After the function logic is executed, the system does not release the instance immediately, but retains the instance for a period of time. If a new call occurs during this period, the system directly reuses the instance. For example, in the preceding figure, request 2 occurs during this period of time, and then the system directly reuses the previously allocated execution environment to process request 2. In this case, request 2 does not need to go through the cold start process of the system.
After request 2 is executed, the system waits for a period of time. If no new requests are allocated to the instance during this period, the system recycles the instance and releases the execution environment. After the instance is released, if request 3 is sent to the Function Compute system, the Function Compute system needs to reschedule an instance, download and decompress code, and start the instance. In other words, the new request has to go through the cold start process.
To minimize the impact of the cold start, we recommend that you do your best to avoid cold starts and reduce the latency caused by cold starts.
Function Compute provides reserved instances to allow you to completely avoid cold starts.
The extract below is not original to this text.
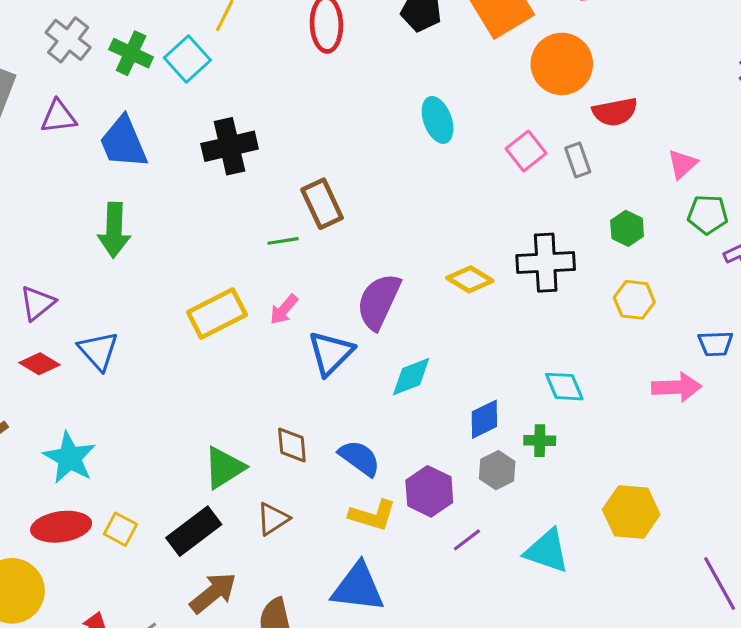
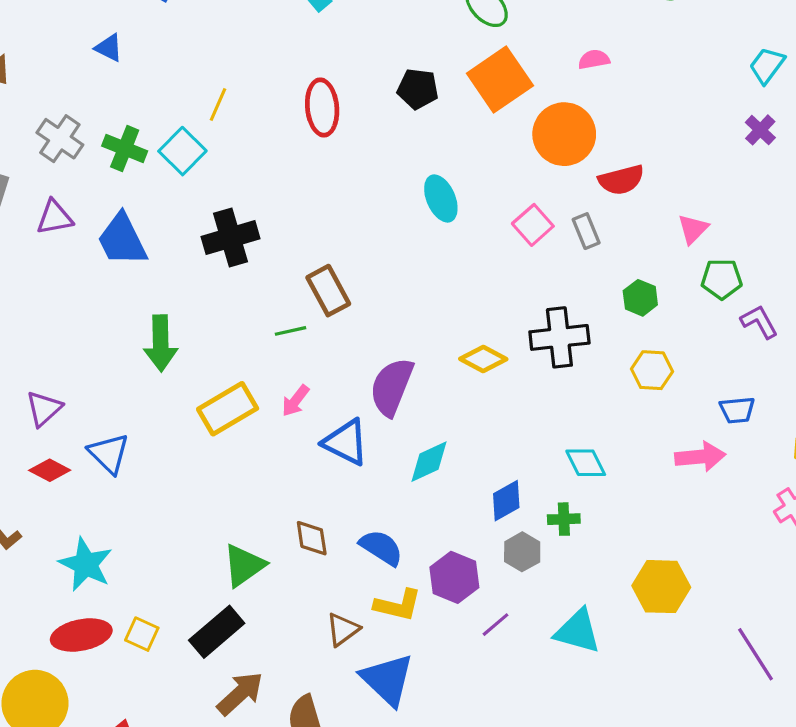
green arrow: (114, 230) -> (161, 343), moved
blue triangle: (331, 353) -> (346, 442), turned -45
brown triangle: (273, 519) -> (343, 629), moved
blue triangle: (358, 588) -> (387, 680), turned 40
Soon after you reserve an instance, the system allocates the reserved instance and prepares an execution environment. The system does not automatically recycle the instance even after all requests are processed.
The Function Compute system does not automatically allocate or recycle reserved instances. Instead, you can manage the lifecycle of a reserved instance and make the reserved instance resident in the system. Reserved instances allow the system to avoid the latency caused by cold starts, enhancing performance and facilitating the migration of online applications to the Function Compute system.
If reserved instances are not applicable to your business scenarios, you need to reduce the latency caused by cold starts in other ways. For example, you can reduce the size of the code package to shorten the time it takes to download and decompress. The initializer function initializes an instance. It runs in the same instance and can run only once. Therefore, you can add time-consuming common logic to the initializer function. For example, you can enable the initializer function to load dependencies to a Network Attached Storage (NAS) instance and establish a connection. In addition, we recommend that you ensure that requests are received continuously and stably to avoid sudden bursts of traffic. Otherwise, if the instances already started in the system cannot handle the traffic, cold starts are inevitable.